Be Ready to Fight President Joe Biden on Israel-Palestine

A Joe Biden presidency will attempt to return to the hawkish Democratic status quo on Israel. Leftist activists and elected officials have to be prepared to stop him.

Former vice president Joe Biden in Jerusalem, 2016. (Ilia Yefimovich / Getty Images)

While the world breathes a collective sigh of relief at Donald Trump’s defeat and laughs at his attempts to stay in power, we now have to ready ourselves for the “return to normalcy” that we’ve been promised. Joe Biden, a  hawk with a long history as Israel’s “close friend” throughout his political career, will occupy the White House come January.

Right-wing Zionist, Zev Chafets recently reflected on meeting a starry-eyed Senator Biden in Israel some decades ago, who had teared up while talking about his love for Israel. Now, Chafets reports:

[Biden] has retained an affection for Israel, but he’s no longer a neophyte. Compared to George W. Bush, Barack Obama or Donald Trump, he’s an old Middle East hand, a Democrat but not an idealist. While much is made of the closeness between Prime Minister Benjamin Netanyahu and Donald Trump, Biden is likely to differ more in tone than substance.

Chafets reassures readers that a President Biden will likely do little “beyond restoring U.S. aid to Ramallah, reopening the [Palestinian Liberation Organization] office in Washington and perhaps renewing the U.S. consulate in East Jerusalem. Absent real pressure (of the kind even Obama didn’t exert), however, Israel won’t make concessions that go far beyond the Trump Plan.”

During his tenure in Washington, Trump took unprecedented measures to bolster Israel’s most right-wing elements. He moved the US embassy in Israel to Jerusalem, stopped all US aid to Palestinians, closed the Palestinians’ diplomatic mission in Washington, withdrew from the Iran nuclear deal, and (under the guise of fighting antisemitism) signed an executive order which empowered the federal government to withhold money from educational institutions that don’t clamp down on Palestine activism.

Yet the pro-Israel lobby by and large backed Biden — and for good reason. As Ross Barkan explained: “If Biden has pivoted leftward on certain domestic policies, including the possible embrace of greater stimulus spending, he has given no ground to progressives on the Middle East. For Israel hawks, his presidency will not represent a significant departure from the Trump administration’s incendiary approach.”

### Directions
1. Please output, word for word, the part of the Biden and Israel article that opens with the words containing "During his tenure" and closes with "on Palestine activism.".
2. In the Biden and Israel article, where did Trump move the US embassy in Israel?

### Data entries
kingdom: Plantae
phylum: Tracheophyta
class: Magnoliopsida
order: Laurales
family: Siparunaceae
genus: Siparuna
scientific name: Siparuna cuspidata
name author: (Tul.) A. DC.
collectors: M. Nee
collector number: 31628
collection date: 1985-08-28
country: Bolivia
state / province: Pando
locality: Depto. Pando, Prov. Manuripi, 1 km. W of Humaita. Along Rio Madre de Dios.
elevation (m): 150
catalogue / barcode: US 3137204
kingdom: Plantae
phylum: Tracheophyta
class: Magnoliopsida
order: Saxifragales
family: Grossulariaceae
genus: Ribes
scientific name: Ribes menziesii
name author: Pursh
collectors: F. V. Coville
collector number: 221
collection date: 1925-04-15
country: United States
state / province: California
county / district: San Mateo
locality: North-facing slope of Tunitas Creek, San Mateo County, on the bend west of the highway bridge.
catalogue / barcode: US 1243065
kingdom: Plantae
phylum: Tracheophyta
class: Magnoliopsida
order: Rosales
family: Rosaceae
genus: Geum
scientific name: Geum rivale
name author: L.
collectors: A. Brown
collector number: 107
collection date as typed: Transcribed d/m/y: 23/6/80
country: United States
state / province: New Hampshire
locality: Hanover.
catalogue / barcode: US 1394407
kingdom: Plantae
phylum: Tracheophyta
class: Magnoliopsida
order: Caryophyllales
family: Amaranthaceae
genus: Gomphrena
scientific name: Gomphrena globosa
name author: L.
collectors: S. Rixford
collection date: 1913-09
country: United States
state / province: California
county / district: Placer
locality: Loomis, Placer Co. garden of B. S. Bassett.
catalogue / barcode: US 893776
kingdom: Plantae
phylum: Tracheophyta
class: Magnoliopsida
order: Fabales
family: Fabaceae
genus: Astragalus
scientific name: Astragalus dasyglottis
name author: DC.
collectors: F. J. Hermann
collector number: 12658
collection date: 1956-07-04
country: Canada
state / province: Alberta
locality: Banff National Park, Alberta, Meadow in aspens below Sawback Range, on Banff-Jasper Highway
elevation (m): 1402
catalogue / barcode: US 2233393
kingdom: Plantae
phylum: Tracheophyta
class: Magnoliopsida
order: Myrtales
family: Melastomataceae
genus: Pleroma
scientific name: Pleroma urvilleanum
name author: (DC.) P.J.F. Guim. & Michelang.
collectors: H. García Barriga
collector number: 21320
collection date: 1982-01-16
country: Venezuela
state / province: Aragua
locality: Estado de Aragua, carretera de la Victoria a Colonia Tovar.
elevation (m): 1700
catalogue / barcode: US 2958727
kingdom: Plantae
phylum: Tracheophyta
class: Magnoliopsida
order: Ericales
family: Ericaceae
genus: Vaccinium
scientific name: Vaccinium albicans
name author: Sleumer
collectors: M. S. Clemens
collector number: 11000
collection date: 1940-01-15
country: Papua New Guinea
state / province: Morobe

### Expected responses
1.
During his tenure in Washington, Trump took unprecedented measures to bolster Israel’s most right-wing elements. He moved the US embassy in Israel to Jerusalem, stopped all US aid to Palestinians, closed the Palestinians’ diplomatic mission in Washington, withdrew from the Iran nuclear deal, and (under the guise of fighting antisemitism) signed an executive order which empowered the federal government to withhold money from educational institutions that don’t clamp down on Palestine activism.

2. To Jerusalem.